Dual-task training for rehabilitation of motor and language function after stroke (Hancock_U17SF)
After stroke, people often live with consequences that include impairments of the language and motor systems. It is known that targeted rehabilitation strategies can be helpful to optimise recovery, but delivering sufficient amounts of therapy to achieve beneficial outcomes is challenging. One possibility to address this challenge is to provide integrated motor and language training. Preliminary evidence supports the combination of, for example, standing activity to enhance word-finding ability.
This PhD studentship will investigate the effects of dual task training of motor and language activities after stroke; in particular, exploring the neurophysiological mechanisms that might underpin any changes. Ultimately, then the research will have direct relevance to the real-world provision of rehabilitation for people after stroke.
Precise protocols for research studies will be developed through the supervisors and student working together, and may involve the testing and use of emerging rehabilitation technologies. The research is congruent with our areas of strength in neuroscience and rehabilitation science.
The supervisory team are members of the Acquired Brain Injury Rehabilitation Alliance (ABIRA): a multi-disciplinary, international research group along with other colleagues in the UEA. The student will be immersed into ABIRA and expertise available includes: neurophysiology; physiotherapy; movement science; medical statistics; health economics; innovation and technology.

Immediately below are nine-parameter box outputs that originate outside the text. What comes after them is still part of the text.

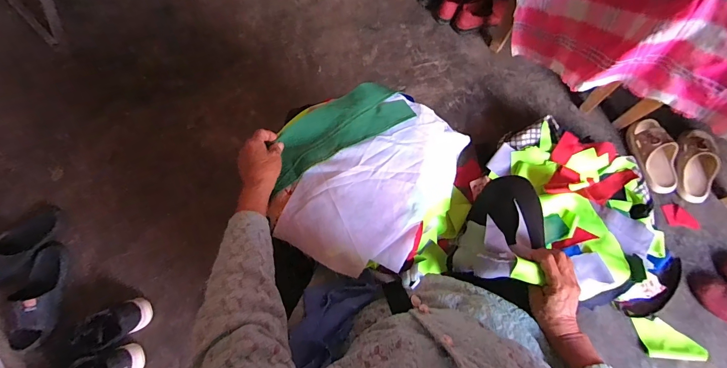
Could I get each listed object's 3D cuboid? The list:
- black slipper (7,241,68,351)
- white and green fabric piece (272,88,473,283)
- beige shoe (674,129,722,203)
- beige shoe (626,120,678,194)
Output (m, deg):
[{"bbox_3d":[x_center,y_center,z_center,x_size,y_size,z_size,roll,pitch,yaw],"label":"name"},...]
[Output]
[{"bbox_3d":[-0.908,0.307,0.976,0.101,0.069,0.284,5,74,3],"label":"black slipper"},{"bbox_3d":[-0.005,-0.021,0.606,0.299,0.052,0.322,29,76,9],"label":"white and green fabric piece"},{"bbox_3d":[0.936,-0.047,0.980,0.096,0.047,0.192,13,73,7],"label":"beige shoe"},{"bbox_3d":[0.838,-0.089,0.990,0.096,0.070,0.220,-11,74,-2],"label":"beige shoe"}]

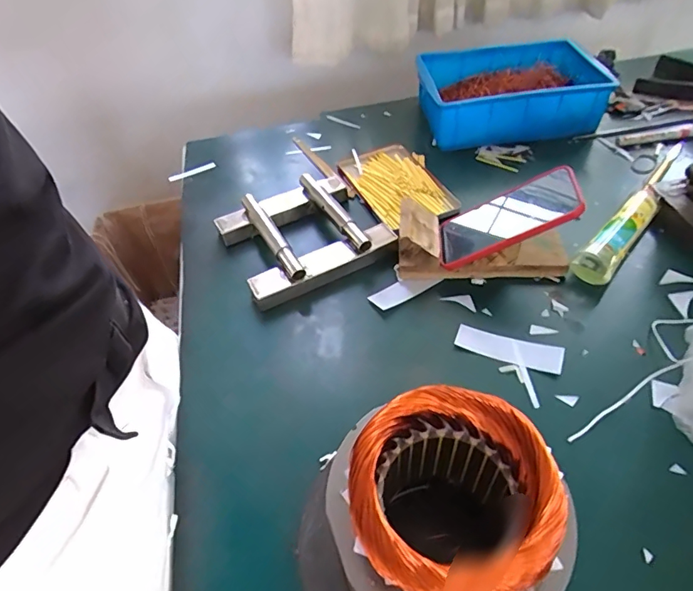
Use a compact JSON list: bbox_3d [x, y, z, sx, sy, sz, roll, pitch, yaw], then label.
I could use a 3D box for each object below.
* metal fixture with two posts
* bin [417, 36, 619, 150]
[{"bbox_3d":[-0.064,-0.087,0.643,0.190,0.060,0.190,-25,49,-19],"label":"metal fixture with two posts"},{"bbox_3d":[0.271,-0.349,0.808,0.288,0.097,0.196,-3,46,4],"label":"bin"}]

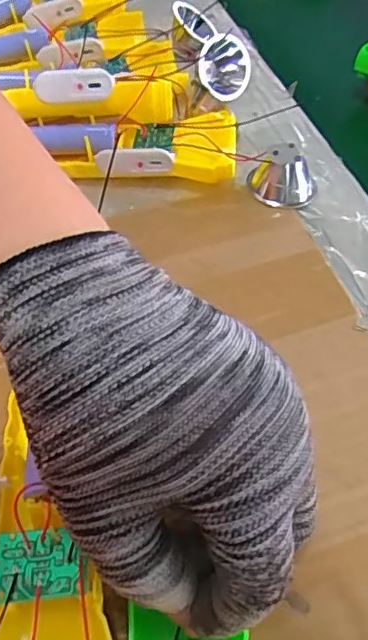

The immediate environment also includes: a state-of-the-art movement analysis laboratory (neurophysiology and biomechanics), movement exercise laboratory and industrial collaborations for development of technology. The wider research environment includes: the Norwich Clinical Trials Unit; the NEAT Centre (new and emerging applications of technology); and a personal and professional development programme tailored for individual students. The research training environment is therefore optimised to enhance employability post-PhD.
Candidates should have at least an upper second class, first, or a Masters degree in an area with relevance to the research area for the studentship. This includes, but is not exclusive to: neuroscience, movement science, physiotherapy and occupational therapy. If participants in the studies are NHS patients then the student will require DRB clearance. Registration with a clinical professional body is not essential.
This PhD project is offered on a self-funding basis. It is open to applicants with funding or those applying to funding sources. Details of tuition fees can be found at http://www.uea.ac.uk/study/postgraduate/research-degrees/fees-and-funding.
A bench fee may also payable on top of the tuition fee to cover specialist equipment or laboratory costs required for the research. The amount charged annually will vary considerably depending on the nature of the project and applicants should contact the primary supervisor for further information about the fee associated with the project.